While working at the Peeragogy Handbook I’m having some discussions about the business models of xMOOCs, the Massive Open Online Courses on platforms such as Coursera, Udacity and edX. The xMOOCs are, for now, free. The building of the courses is rather expensive – so what’s the return? Also, just like in the media industry, there are questions about the impact on the traditional university business model. Will more people apply and pay for a traditional education because they got really interested after participating in a free online course, or would fewer people want to pay as there are free alternatives (promotion vs substitution effect)?
One of the possible business models might be that the enormous amount of data accumulated during the courses get monetized so that recruiters can make a more efficient selection of candidates. Or maybe testing-for-a-degree will be an added service which would not be free.

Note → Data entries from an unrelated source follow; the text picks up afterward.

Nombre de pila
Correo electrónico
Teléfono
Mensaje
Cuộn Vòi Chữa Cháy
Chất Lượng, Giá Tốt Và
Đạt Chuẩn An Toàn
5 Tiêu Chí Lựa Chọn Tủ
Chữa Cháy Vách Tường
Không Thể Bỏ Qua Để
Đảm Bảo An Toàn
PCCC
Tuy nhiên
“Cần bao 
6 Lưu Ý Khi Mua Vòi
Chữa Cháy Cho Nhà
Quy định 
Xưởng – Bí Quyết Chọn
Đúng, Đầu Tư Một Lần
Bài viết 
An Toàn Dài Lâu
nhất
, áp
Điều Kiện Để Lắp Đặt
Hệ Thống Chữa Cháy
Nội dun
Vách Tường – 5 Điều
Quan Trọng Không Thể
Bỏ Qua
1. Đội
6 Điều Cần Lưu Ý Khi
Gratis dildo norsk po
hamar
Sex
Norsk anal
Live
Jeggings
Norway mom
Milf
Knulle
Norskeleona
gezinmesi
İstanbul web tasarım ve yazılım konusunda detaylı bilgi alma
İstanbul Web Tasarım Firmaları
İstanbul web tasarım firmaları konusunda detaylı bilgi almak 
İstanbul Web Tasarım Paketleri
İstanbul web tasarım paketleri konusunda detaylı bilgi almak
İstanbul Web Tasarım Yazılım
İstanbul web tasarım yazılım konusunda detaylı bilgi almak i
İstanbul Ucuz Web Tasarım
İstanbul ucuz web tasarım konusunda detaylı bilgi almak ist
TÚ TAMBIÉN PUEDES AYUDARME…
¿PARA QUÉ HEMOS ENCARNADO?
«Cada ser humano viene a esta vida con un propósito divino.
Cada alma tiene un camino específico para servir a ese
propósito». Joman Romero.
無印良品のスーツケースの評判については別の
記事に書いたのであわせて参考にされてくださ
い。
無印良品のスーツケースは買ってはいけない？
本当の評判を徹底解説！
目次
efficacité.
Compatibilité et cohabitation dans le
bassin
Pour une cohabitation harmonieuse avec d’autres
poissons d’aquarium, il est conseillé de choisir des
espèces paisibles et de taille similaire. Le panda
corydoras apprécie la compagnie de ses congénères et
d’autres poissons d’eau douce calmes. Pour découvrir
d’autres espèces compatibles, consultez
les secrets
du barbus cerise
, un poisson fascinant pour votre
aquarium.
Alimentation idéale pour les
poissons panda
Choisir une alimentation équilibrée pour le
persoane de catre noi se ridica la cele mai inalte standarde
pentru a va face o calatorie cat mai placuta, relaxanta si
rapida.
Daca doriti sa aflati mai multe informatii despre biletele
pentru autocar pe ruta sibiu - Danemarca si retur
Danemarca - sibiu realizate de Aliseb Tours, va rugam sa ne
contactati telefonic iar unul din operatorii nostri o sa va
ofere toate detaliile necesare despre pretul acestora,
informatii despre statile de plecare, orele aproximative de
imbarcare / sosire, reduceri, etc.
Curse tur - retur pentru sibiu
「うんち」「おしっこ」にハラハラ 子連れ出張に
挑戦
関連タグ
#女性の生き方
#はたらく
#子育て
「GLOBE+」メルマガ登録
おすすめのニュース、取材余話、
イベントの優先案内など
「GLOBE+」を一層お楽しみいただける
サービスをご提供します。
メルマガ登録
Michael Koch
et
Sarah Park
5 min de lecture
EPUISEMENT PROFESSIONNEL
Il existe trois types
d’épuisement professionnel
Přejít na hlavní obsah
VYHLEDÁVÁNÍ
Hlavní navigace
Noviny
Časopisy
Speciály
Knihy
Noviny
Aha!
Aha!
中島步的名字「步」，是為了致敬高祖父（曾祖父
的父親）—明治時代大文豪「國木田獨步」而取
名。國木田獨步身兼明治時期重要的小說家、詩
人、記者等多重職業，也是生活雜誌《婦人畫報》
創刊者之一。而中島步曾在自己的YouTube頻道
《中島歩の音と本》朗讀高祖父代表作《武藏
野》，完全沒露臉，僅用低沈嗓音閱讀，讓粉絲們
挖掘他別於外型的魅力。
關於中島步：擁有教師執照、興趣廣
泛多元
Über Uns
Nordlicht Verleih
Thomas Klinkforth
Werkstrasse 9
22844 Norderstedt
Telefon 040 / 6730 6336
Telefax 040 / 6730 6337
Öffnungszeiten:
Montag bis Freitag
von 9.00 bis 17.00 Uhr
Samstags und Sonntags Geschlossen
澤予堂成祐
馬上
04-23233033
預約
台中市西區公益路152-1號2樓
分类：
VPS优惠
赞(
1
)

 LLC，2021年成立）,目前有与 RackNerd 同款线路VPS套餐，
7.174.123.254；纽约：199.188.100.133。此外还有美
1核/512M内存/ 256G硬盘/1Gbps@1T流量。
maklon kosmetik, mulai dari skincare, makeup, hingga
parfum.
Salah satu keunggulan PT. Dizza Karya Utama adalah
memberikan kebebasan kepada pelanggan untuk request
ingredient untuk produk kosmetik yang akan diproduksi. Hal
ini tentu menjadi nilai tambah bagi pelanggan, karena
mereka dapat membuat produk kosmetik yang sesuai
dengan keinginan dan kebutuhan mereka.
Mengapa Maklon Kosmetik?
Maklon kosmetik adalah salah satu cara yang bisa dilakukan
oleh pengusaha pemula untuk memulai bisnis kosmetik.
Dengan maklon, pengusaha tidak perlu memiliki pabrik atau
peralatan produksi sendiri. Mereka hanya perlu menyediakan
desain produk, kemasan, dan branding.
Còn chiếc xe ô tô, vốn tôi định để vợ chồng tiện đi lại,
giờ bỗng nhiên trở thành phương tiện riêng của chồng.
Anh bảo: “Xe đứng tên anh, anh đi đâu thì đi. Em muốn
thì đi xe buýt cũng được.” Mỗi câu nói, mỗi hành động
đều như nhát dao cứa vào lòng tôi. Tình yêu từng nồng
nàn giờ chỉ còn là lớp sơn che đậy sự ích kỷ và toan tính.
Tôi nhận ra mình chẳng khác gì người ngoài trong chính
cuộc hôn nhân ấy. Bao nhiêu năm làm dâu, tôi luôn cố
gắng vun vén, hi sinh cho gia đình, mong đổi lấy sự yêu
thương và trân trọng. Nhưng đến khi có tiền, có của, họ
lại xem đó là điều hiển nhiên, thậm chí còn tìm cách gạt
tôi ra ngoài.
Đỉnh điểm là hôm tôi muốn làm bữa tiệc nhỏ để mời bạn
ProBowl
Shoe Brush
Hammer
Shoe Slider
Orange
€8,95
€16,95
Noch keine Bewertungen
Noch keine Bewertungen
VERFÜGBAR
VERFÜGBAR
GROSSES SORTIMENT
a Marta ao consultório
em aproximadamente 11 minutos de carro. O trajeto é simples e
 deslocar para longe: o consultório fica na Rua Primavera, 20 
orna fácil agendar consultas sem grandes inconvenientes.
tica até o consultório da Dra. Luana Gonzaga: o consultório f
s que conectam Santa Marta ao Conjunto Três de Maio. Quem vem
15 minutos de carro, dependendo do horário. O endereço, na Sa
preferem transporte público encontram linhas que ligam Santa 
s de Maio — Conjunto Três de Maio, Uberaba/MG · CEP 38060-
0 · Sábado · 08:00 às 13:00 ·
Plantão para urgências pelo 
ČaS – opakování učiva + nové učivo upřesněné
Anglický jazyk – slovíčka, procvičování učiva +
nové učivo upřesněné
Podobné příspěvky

However, one should refrain from jumping to conclusions. Maybe major universities also support these xMOOCs because they truly want to spread knowledge worldwide as a service to humanity. Monetizing these efforts would be a way to do this on a durable basis. While peer2peer courses seem to be more of a ‘reciprocal gift’ nature, in the gift economy there might also be reputation and network-building effects which lead to financial returns. All this in itself is not necessarily detrimental to the learning experiences.
Of more immediate concern for those engaging in MOOCs is the openness of the course material. Can the material be accessed and used in other contexts, or are there technical and legal restrictions? It’s interesting to note that the Stanford Class2Go is a platform which explicitly wants to be open, portable and interoperable.
- It’s open. The platform is open source so that anyone who wants to can collaborate with us. We would love to have others use the platform, or to work together with similar efforts in other places.
- It’s portable. We believe strongly that valuable course content shouldn’t be tied to any one platform. Documents are already portable; the videos are outside our system (on YouTube) and the assets themselves can be repurposed as faculty see fit. And our exercises and problem sets, instead of being trapped in a proprietary database, are in the Khan Academy format, so they can be used elsewhere.
- It’s interoperable. We don’t want to build or maintain more than we have to. We’re standing on the shoulders of developments from Khan Academy, Piazza, YouTube, MySQL, Python Django, Amazon AWS, Opscode, and Github.
I think these three characteristics are important ones when evaluating MOOCs as part of a broader peer2peer learning project – but this does not mean more closed models should be avoided at all cost.